● What this task involves
Retype the material below, from its first line up to and including the line with "12 h 21 min".

● The records
* * *

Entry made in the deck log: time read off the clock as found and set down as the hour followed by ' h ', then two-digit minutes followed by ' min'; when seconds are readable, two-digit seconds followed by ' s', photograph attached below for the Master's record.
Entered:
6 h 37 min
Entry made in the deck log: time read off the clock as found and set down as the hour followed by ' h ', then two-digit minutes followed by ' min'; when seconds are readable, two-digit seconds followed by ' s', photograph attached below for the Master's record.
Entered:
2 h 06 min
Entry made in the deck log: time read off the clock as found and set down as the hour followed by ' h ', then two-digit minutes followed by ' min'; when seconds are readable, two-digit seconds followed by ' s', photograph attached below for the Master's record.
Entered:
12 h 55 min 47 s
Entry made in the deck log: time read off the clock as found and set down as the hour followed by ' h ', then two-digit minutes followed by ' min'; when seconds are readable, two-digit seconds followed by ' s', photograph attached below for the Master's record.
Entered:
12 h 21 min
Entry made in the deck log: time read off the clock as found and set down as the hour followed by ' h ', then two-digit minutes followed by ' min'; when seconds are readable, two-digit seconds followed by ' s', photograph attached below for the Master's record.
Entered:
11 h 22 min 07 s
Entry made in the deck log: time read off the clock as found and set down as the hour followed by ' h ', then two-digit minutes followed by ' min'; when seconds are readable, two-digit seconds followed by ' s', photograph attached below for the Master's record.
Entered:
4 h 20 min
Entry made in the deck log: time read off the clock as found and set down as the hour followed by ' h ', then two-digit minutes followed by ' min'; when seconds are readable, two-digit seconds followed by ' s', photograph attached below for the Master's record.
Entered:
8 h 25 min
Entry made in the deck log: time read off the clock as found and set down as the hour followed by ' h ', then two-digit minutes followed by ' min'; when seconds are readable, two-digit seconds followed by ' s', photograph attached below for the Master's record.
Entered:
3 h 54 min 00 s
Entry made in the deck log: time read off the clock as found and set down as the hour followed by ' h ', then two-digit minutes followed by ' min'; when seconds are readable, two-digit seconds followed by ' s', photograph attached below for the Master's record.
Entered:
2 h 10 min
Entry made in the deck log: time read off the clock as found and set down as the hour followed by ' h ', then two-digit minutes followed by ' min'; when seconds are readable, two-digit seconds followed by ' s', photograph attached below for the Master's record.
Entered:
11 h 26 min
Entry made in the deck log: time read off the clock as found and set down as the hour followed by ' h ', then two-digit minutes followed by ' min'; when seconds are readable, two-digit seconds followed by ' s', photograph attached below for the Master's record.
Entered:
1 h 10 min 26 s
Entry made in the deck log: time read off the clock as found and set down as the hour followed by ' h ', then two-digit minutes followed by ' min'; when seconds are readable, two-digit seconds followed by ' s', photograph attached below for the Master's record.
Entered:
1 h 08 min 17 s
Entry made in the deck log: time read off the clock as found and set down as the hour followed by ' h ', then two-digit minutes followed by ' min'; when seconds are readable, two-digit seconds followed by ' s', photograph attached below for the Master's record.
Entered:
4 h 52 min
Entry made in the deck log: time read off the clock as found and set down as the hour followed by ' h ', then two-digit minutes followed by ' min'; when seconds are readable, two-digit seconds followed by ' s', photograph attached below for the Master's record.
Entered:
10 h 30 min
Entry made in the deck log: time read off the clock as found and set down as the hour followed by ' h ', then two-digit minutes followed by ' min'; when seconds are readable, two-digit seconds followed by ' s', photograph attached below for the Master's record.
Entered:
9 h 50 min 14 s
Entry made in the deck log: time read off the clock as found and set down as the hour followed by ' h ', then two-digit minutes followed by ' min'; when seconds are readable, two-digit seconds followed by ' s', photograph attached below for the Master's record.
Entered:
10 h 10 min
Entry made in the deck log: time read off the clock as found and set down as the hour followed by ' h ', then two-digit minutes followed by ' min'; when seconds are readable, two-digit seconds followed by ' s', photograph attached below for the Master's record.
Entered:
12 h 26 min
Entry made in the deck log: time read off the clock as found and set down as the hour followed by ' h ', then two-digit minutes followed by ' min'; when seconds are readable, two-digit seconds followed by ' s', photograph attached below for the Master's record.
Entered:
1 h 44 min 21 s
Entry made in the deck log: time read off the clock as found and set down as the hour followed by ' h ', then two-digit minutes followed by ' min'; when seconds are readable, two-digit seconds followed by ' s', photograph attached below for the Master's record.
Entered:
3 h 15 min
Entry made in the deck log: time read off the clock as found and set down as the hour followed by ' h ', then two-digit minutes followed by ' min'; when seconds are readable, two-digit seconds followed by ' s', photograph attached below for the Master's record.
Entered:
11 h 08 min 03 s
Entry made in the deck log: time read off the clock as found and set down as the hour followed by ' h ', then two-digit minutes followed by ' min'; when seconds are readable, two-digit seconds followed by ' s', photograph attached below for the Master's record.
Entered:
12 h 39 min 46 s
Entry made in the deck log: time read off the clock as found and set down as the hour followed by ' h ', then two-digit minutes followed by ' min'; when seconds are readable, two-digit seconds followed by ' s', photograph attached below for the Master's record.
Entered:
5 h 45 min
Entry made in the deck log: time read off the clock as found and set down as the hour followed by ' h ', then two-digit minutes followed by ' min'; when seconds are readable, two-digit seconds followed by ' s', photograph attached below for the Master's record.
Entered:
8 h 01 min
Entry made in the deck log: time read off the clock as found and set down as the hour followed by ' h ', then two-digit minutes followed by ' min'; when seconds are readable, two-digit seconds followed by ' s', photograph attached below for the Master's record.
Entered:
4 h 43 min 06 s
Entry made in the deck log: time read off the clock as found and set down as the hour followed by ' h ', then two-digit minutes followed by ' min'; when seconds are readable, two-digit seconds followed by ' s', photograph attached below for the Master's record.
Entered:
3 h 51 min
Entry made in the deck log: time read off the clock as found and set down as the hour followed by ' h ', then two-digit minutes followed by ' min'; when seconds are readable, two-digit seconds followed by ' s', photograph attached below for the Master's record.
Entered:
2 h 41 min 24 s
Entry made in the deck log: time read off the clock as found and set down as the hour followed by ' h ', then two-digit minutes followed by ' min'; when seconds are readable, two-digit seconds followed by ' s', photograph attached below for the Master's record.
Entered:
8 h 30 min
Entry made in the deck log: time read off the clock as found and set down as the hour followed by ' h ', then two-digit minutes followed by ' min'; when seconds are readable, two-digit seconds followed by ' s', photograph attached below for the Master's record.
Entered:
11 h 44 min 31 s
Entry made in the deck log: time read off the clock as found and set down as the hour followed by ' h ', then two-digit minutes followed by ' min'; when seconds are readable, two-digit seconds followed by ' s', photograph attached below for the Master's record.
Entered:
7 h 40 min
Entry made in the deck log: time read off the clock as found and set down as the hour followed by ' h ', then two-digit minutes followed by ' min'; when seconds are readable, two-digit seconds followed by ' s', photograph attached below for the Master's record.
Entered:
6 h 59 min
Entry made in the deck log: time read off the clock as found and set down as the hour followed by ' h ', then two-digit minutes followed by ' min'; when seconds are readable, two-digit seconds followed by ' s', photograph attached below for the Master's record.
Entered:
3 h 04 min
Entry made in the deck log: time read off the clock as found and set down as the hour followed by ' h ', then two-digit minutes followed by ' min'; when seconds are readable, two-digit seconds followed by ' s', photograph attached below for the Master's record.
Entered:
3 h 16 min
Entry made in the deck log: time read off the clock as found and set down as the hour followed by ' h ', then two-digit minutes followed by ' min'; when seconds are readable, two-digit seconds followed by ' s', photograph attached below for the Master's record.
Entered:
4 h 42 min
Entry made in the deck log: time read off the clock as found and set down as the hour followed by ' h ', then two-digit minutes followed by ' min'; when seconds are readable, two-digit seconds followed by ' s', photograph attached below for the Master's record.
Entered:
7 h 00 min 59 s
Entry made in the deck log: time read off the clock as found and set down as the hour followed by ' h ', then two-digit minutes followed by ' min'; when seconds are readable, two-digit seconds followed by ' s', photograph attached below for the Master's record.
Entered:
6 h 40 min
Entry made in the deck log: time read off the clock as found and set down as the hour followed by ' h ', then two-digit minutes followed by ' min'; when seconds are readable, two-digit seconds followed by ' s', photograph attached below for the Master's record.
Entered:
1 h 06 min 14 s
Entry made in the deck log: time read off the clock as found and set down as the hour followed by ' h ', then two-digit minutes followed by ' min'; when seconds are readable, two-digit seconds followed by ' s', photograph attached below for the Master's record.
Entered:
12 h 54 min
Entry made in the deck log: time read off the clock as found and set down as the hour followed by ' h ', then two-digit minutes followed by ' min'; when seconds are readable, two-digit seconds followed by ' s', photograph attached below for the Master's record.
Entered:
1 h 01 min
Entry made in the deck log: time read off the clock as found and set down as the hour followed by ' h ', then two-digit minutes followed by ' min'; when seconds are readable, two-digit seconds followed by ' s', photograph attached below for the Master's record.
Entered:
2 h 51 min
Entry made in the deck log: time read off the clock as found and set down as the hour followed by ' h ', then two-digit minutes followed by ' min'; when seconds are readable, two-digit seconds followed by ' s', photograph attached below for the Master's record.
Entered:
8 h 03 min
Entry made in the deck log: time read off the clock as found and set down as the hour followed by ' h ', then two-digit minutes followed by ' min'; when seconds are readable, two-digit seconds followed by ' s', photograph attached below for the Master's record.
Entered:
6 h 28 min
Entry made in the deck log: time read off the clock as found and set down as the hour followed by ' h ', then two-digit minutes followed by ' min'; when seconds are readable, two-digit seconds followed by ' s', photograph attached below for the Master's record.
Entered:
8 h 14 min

* * *

● Exercise response
Entry made in the deck log: time read off the clock as found and set down as the hour followed by ' h ', then two-digit minutes followed by ' min'; when seconds are readable, two-digit seconds followed by ' s', photograph attached below for the Master's record.
Entered:
6 h 37 min
Entry made in the deck log: time read off the clock as found and set down as the hour followed by ' h ', then two-digit minutes followed by ' min'; when seconds are readable, two-digit seconds followed by ' s', photograph attached below for the Master's record.
Entered:
2 h 06 min
Entry made in the deck log: time read off the clock as found and set down as the hour followed by ' h ', then two-digit minutes followed by ' min'; when seconds are readable, two-digit seconds followed by ' s', photograph attached below for the Master's record.
Entered:
12 h 55 min 47 s
Entry made in the deck log: time read off the clock as found and set down as the hour followed by ' h ', then two-digit minutes followed by ' min'; when seconds are readable, two-digit seconds followed by ' s', photograph attached below for the Master's record.
Entered:
12 h 21 min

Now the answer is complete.